“Thank you, sir”

Vail is a small community in west-central Iowa. It’s also a ski resort in Colorado. But I grew up in the Iowa version. One thing both communities have in common is a swimming pool. However, Vail, Colorado has ten times more residents than Vail, Iowa.

Vail, Iowa, has a population of about 430 residents, mostly Irish-Catholic, but with a few people of Protestant-English origin and a handful of folks from German descent. It has maintained a community swimming pool since sometime in the 1960s. It is not owned by the city, but rather an association of interested parents and other residents.

Prior to the establishment of the Vail Community Swimming Pool Association, and the creation of the swimming pool, children in Vail had to make their way to nearby Denison to swim in that city’s municipal pool, or take their chances swimming in Tracy’s pond about a mile out of town. We often had to share the pond with cattle. You can imagine which facility we favored. So every chance we got we tried to catch a ride to Denison.

Often, many of us boys would wait downtown to see if Tracy North was going to stop for coffee at the local café before going to the Denison Sale Barn. He may not stop for coffee, but he was a weekly regular at the Sale Barn. He did, as you might suspect, own the pond and just about 50% of all other real estate in town and west of town. Everyone knew Tracy. It was never evident that he knew anyone. But Tracy was a kind-hearted man, and was always good for a free ride.

On one particular Saturday morning, a small group of Vail boys, me included, asked Tracy for a ride to Denison. Without saying something like, “is it okay with your parents?” or a question of other concern, he would smile and say: “Sure! Get in the car!” And roughly 6 to 10 young boys would scramble in, trying to be the one that sat by the window. He always had an adult male passenger in front who rode with him to watch the sales of cattle, hay, straw, hens, and other farm implements and livestock. I can’t remember who it was on this nice sunny Saturday morning; it doesn’t make any difference, that adult got the shotgun seat.
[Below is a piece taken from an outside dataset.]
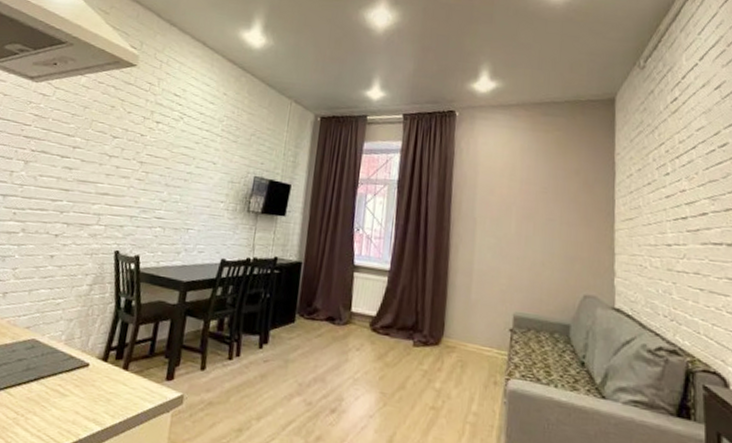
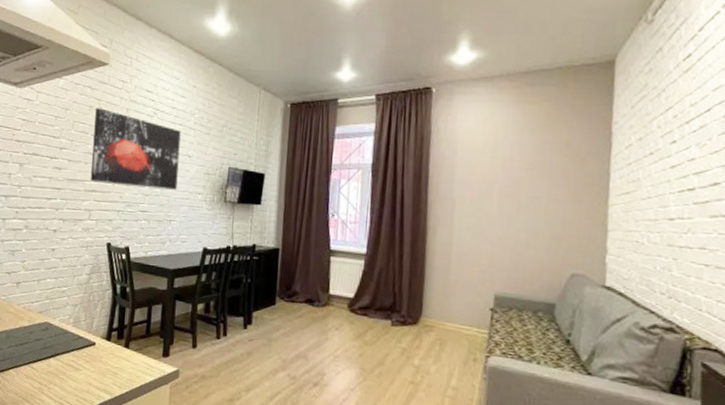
wall art: none [103,108,207,197] -> present [90,108,181,190]

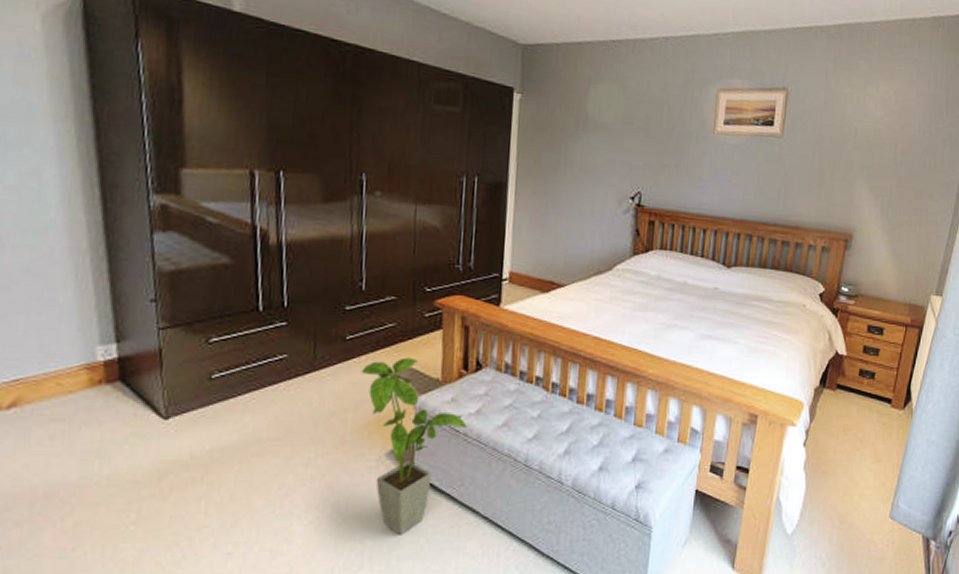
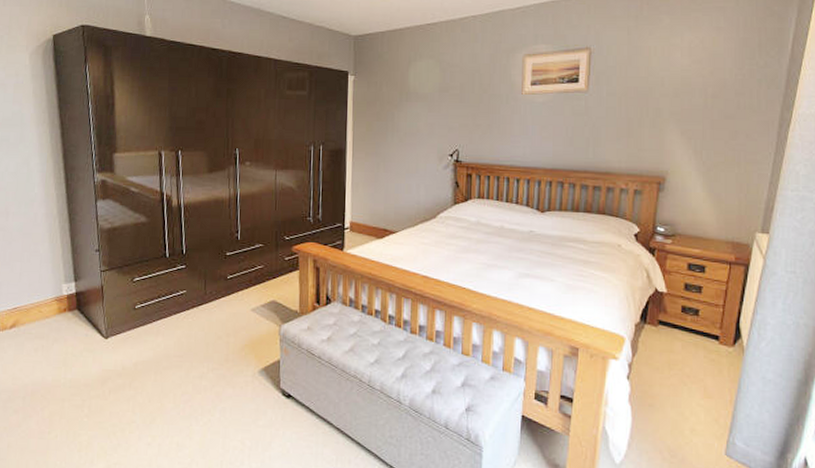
house plant: present [361,357,467,535] -> none [239,293,321,439]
With the back seat filled with half-naked boys clad only in swim trunks and a towel, off we sped to Denison. The small boys sat on the laps of the larger ones. This was in the day before seat belts (or, safety belts as we called ‘em back then) were required. I can’t recall who was all in Tracy’s Cadillac that morning, but I can safely say that besides me, there was at least one Malloy boy and a McCoid boy.
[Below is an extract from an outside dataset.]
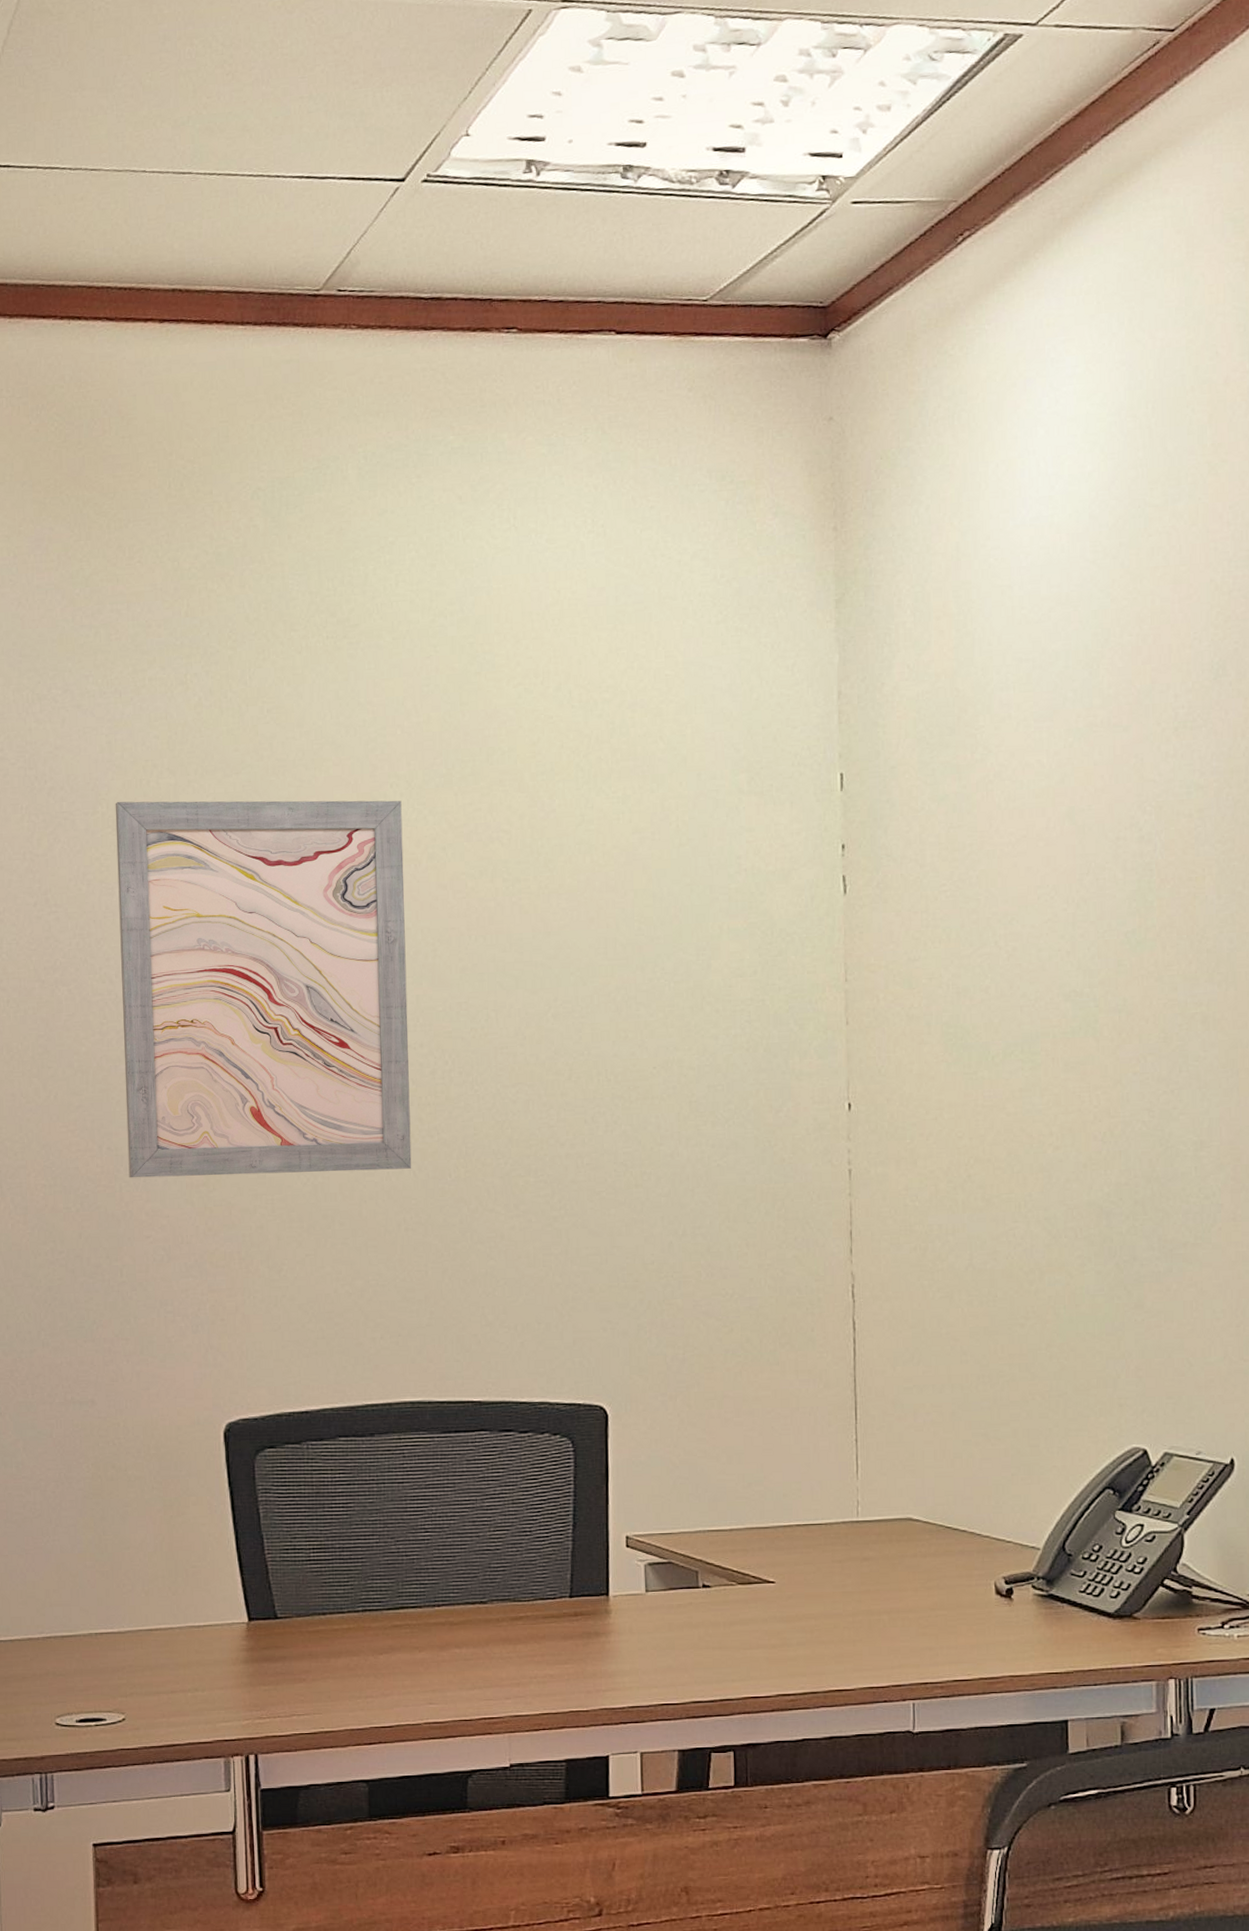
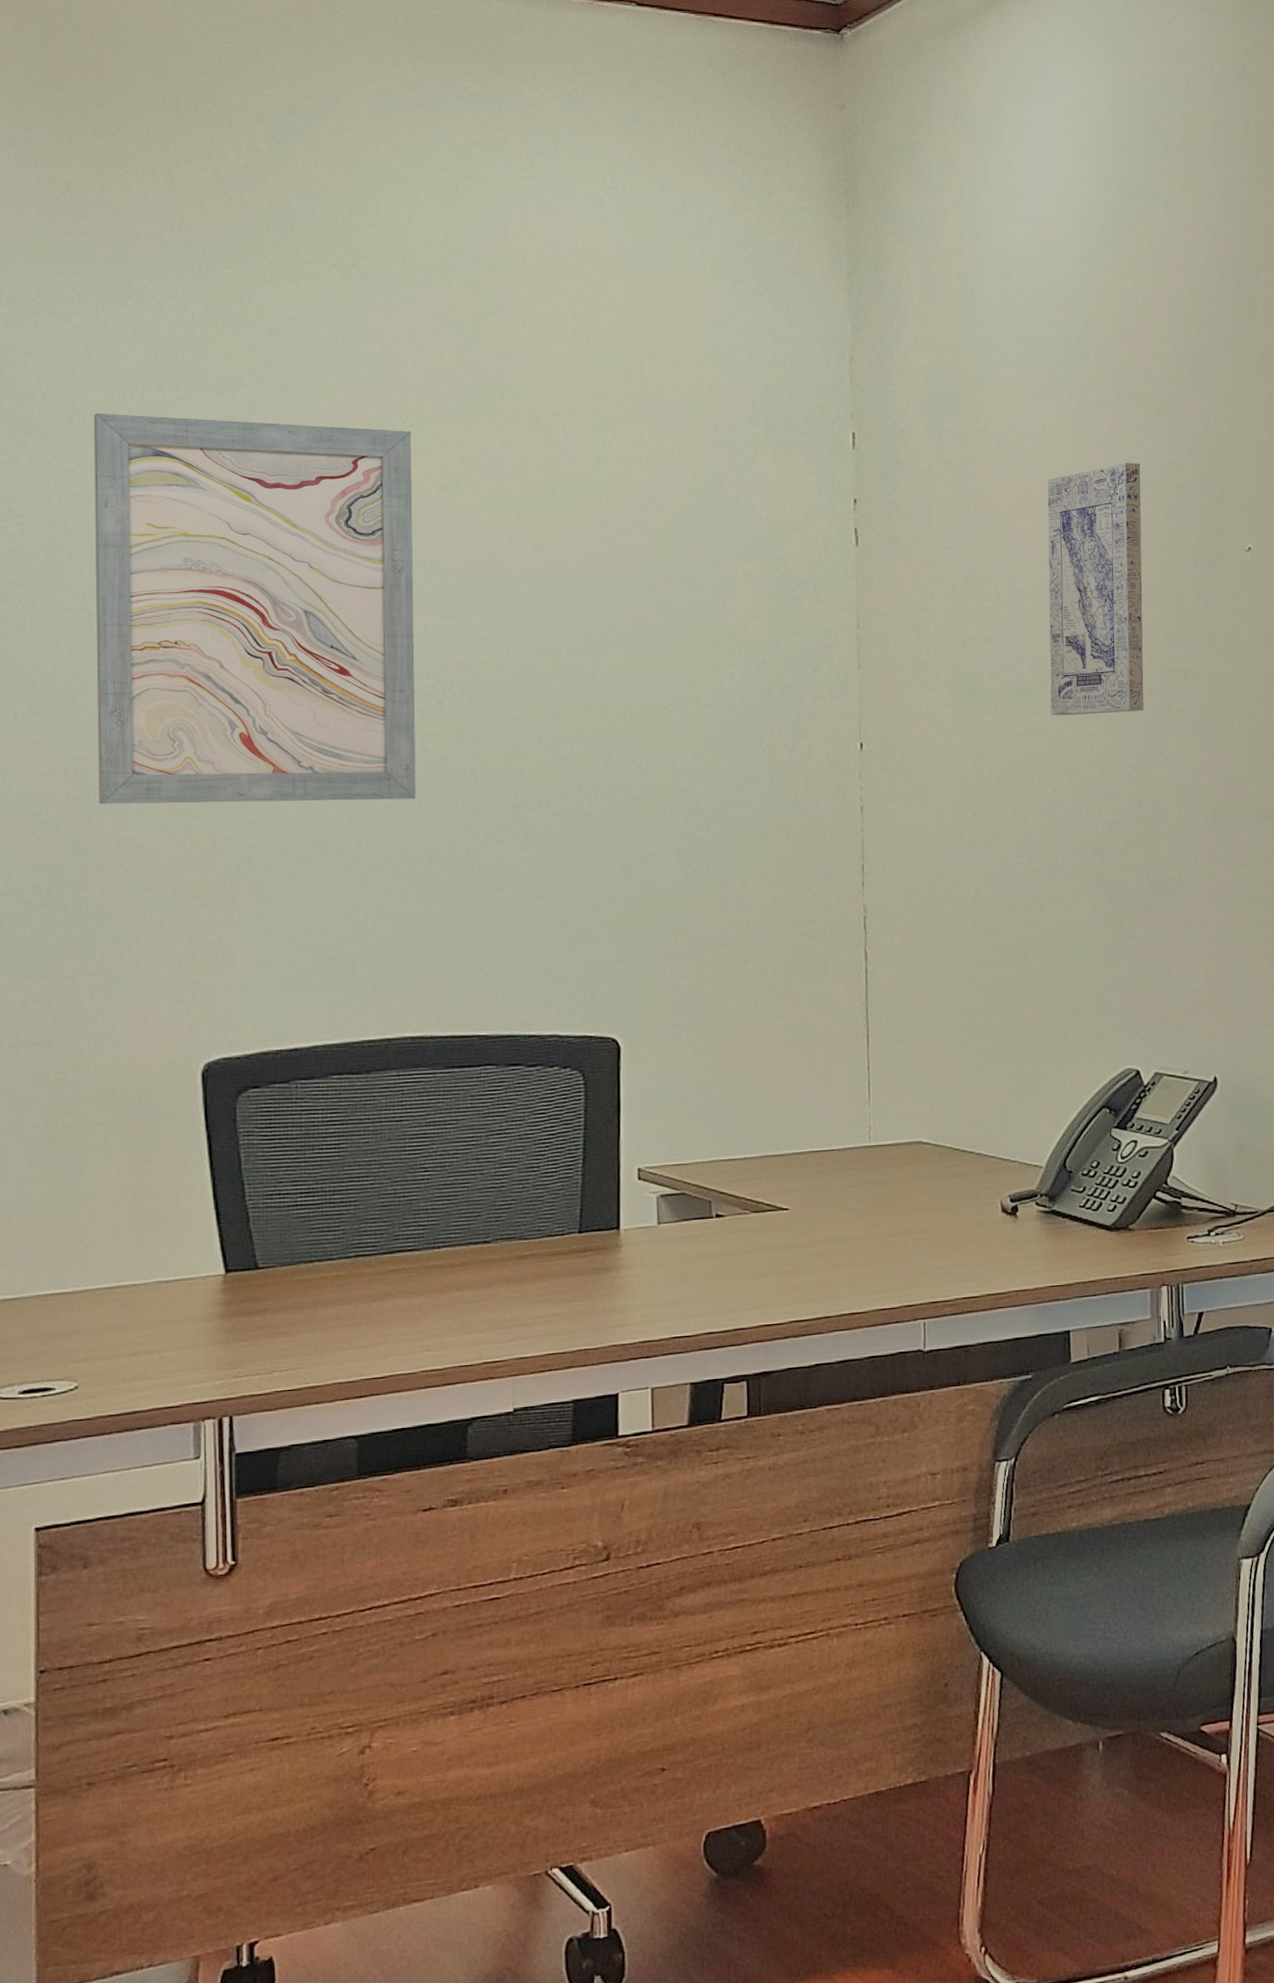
wall art: none [1051,786,1157,1069] -> present [1047,463,1144,716]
We were almost to Denison on Highway 30 when a few of us began telling Tracy that there was a Highway Patrolman behind us with his lights flashing. “I think he wants you to pull over on the shoulder, Tracy.” Someone would say. Tracy smiled and kept driving. After about a mile, Tracy finally pulled over.

The patrolman walked up to Tracy’s window and asked, “Sir, did you know you were speeding?” Tracy said, “No, sir.  I didn’t know that.  Thank you.” He rolled the window up as he drove off leaving the trooper standing alone along the shoulder of the road.

I’m going to bet fifty-cents that one of us kids yelled, “Holy shit!”

The trooper never chased us down. We arrived at the pool safely, and we talked about it for days (years later, too).

We never worried about how to get home. Someone’s mom would grudgingly accept a collect call and come get us. 90% of the time it was Kate Malloy. She was the nice mother who didn’t cuss us out. When my mom would yell at us Ryan boys for riding to Denison without telling her, we would suggest that maybe we should just walk out to Tracy’s pond. That swimming pool in Vail couldn’t be built fast enough.